Published in 2020 Asia-Pacific Signal and Information Processing Association Annual Summit and Conference (APSIPA ASC), 2020

Recommended citation: Chin-Yun Yu, Jing-Hua Lin, and Li Su, "Harmonic Preserving Neural Networks for Efficient and Robust Multipitch Estimation", Asia-Pacific Signal and Information Processing Association Annual Summit and Conference, December 2020. https://ieeexplore.ieee.org/abstract/document/9306345

Multi-pitch estimation (MPE) is a fundamental yet challenging task in audio processing. Recent MPE techniques based on deep learning have shown improved performance but are computation-hungry and relatively sensitive to the variation of data such as noise contamination, cross-domain data, etc.

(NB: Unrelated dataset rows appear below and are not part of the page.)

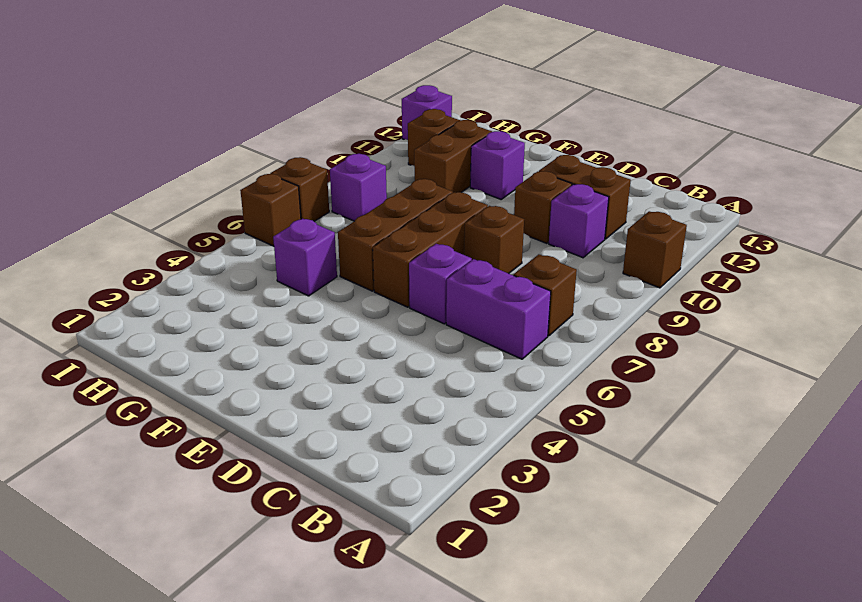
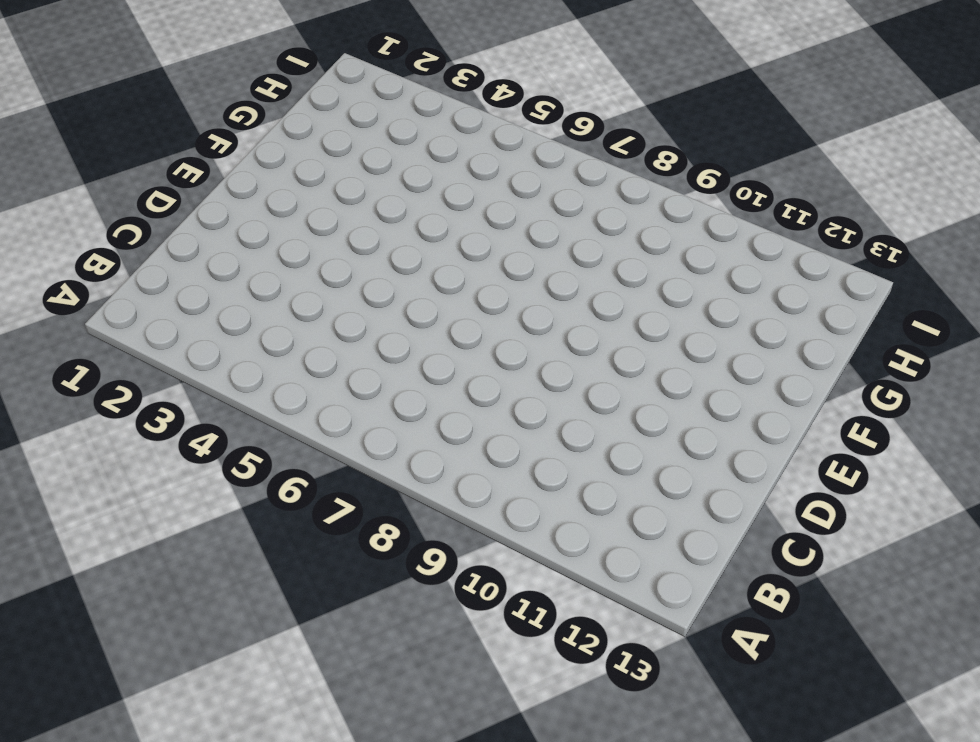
none -> brown 1x1 brick [623,211,687,288]
none -> purple 1x2 brick [446,259,551,359]
none -> brown 1x1 brick [514,254,577,336]

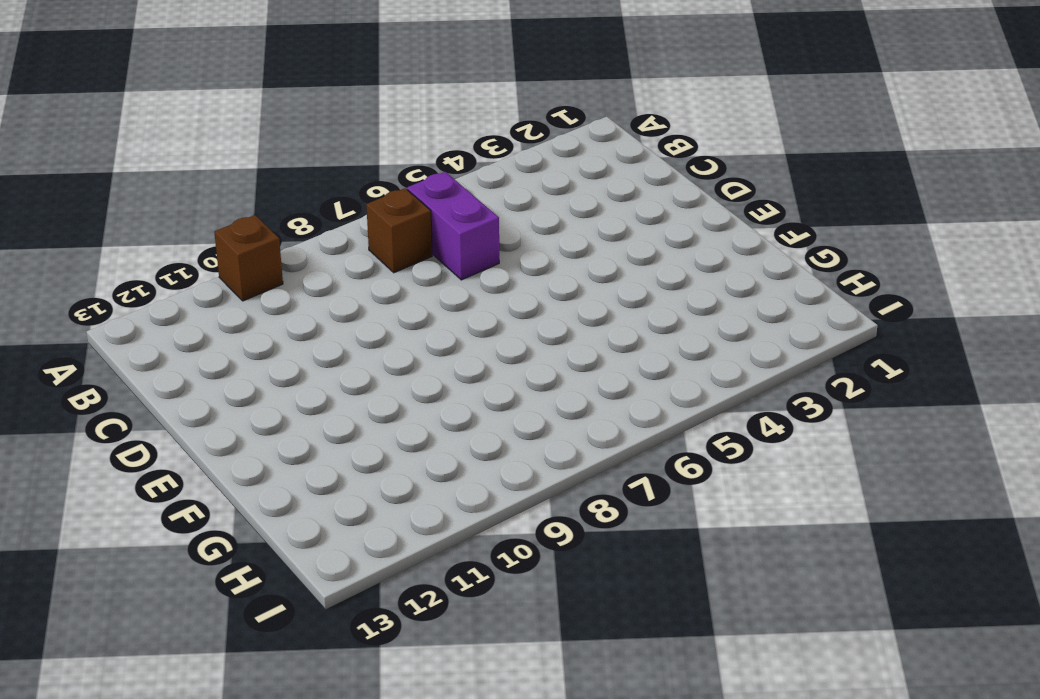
none -> purple 1x1 brick [549,184,609,258]
none -> brown 1x2 brick [539,155,631,239]
none -> purple 1x1 brick [409,244,472,324]

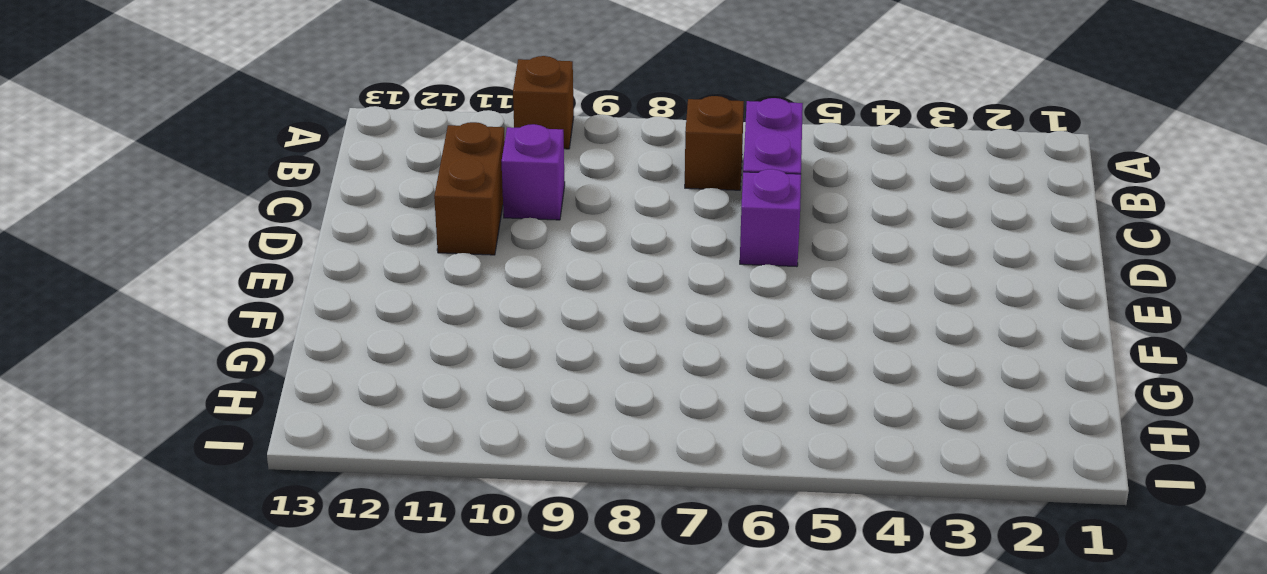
none -> brown 1x1 brick [464,206,524,274]
none -> brown 1x1 brick [514,171,572,243]
none -> brown 1x3 brick [373,192,488,307]

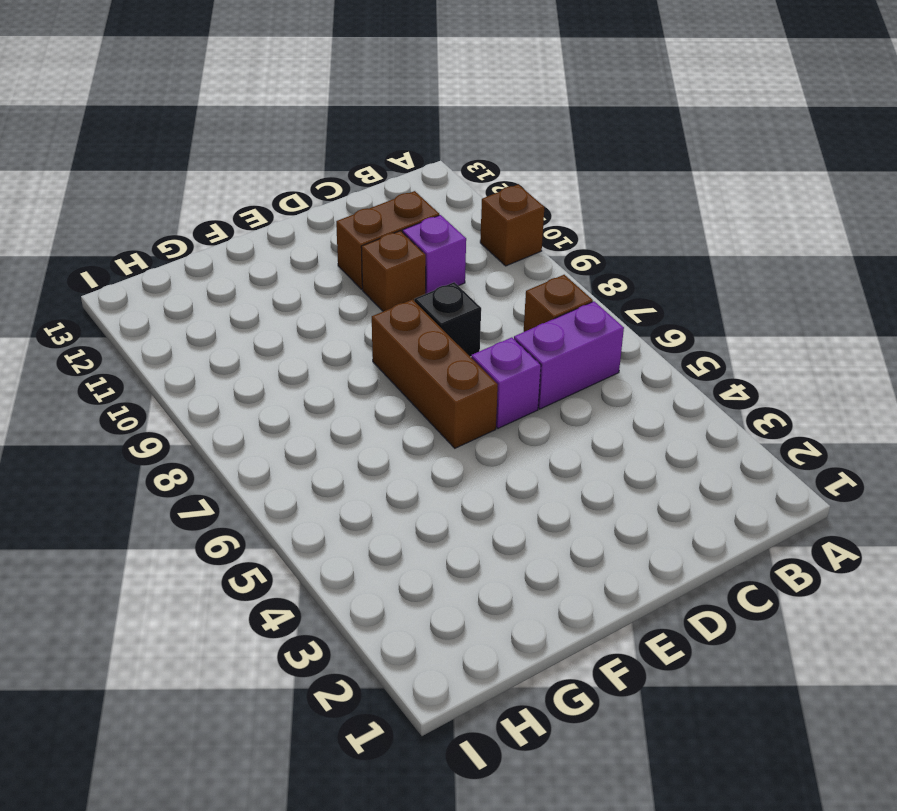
black 1x1 brick [414,282,481,357] -> brown 1x1 brick [464,206,524,274]
none -> brown 1x3 brick [338,179,453,291]
none -> purple 1x1 brick [470,131,525,199]
none -> purple 1x1 brick [273,219,337,296]

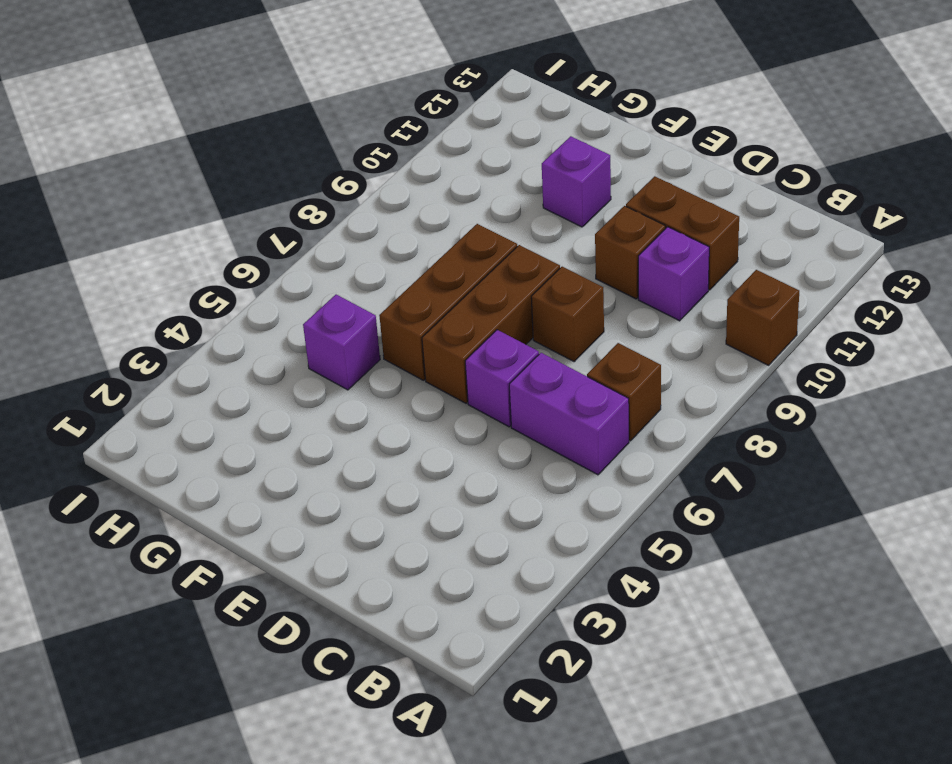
none -> brown 1x2 brick [414,120,492,193]
none -> purple 1x1 brick [330,154,387,221]
none -> brown 1x1 brick [408,109,460,166]

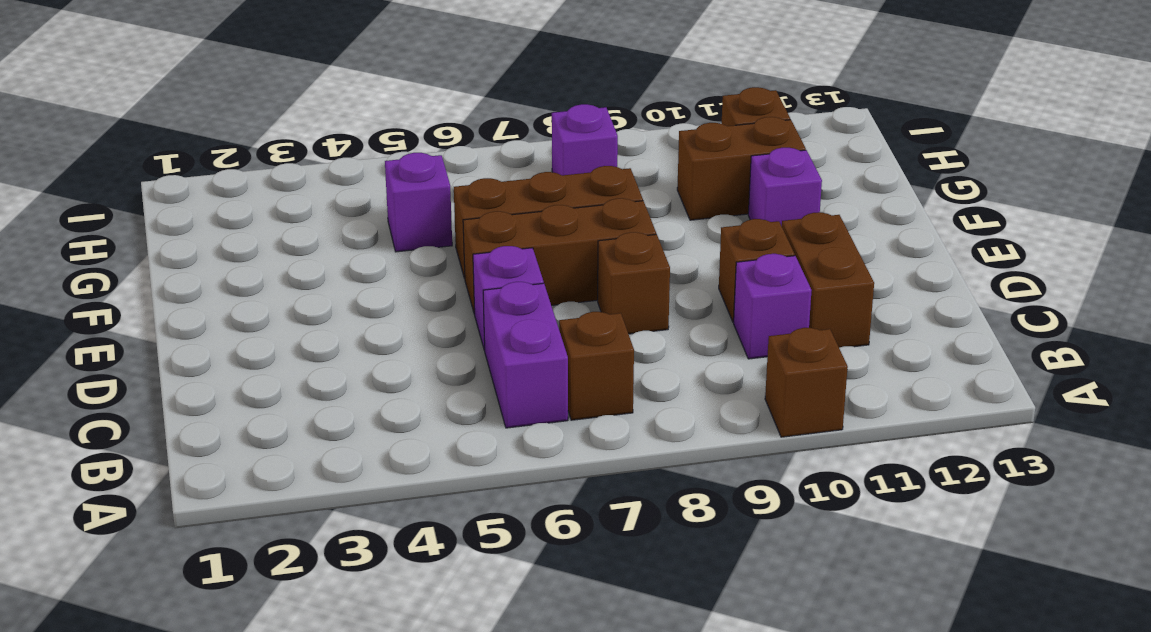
none -> brown 1x1 brick [240,174,301,246]
none -> brown 1x1 brick [270,157,329,221]
none -> purple 1x1 brick [402,85,452,140]

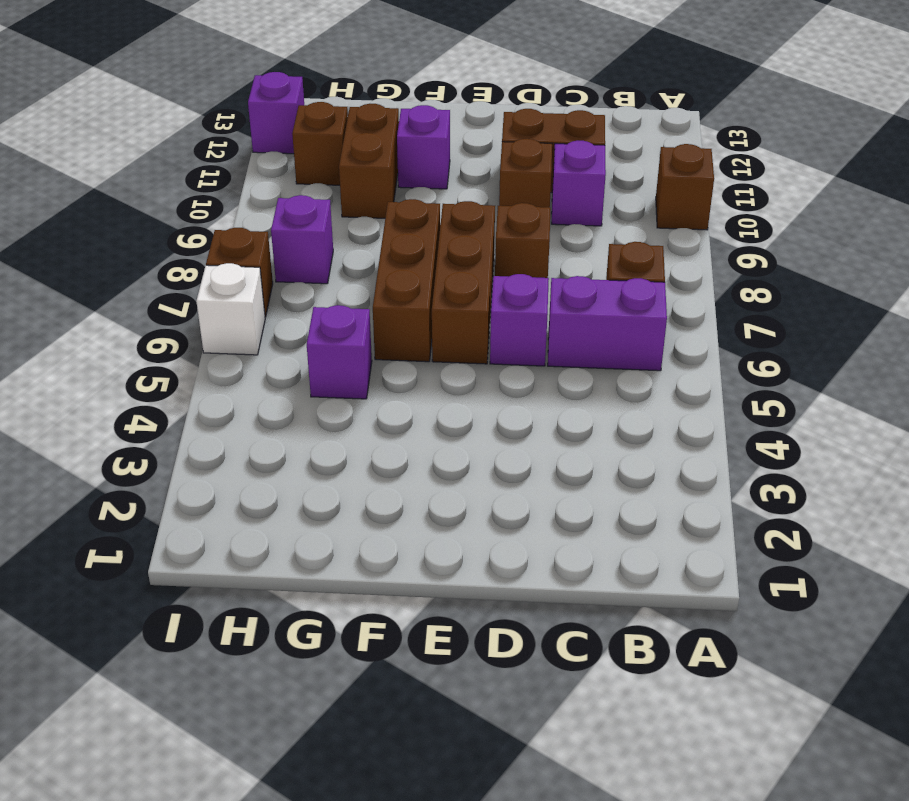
white 1x1 brick [196,263,265,355] -> brown 1x1 brick [240,174,301,246]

In this paper, we present the harmonic preserving neural network (HPNN), a model that incorporates deep learning and domain knowledge in signal processing to improve the efficiency and robustness of MPE. The proposed method starts from the multilayered cepstrum (MLC), a feature representation that utilizes repeated Fourier transform and nonlinear scaling to suppress the non-periodic components in signals. Following the combined frequency and periodicity (CFP) principle, the last two layers of the MLC are integrated to suppress the harmonics of pitches in the spectrum and enhance the components of true fundamental frequencies. A convolutional neural network (CNN) is then placed to further optimize the pitch activation. The whole system is constructed as an end-to-end learning scheme. Improved time efficiency and performance robustness to noise and cross-domain data are demonstrated with experiments on polyphonic music in various noise levels and multi-talker speech.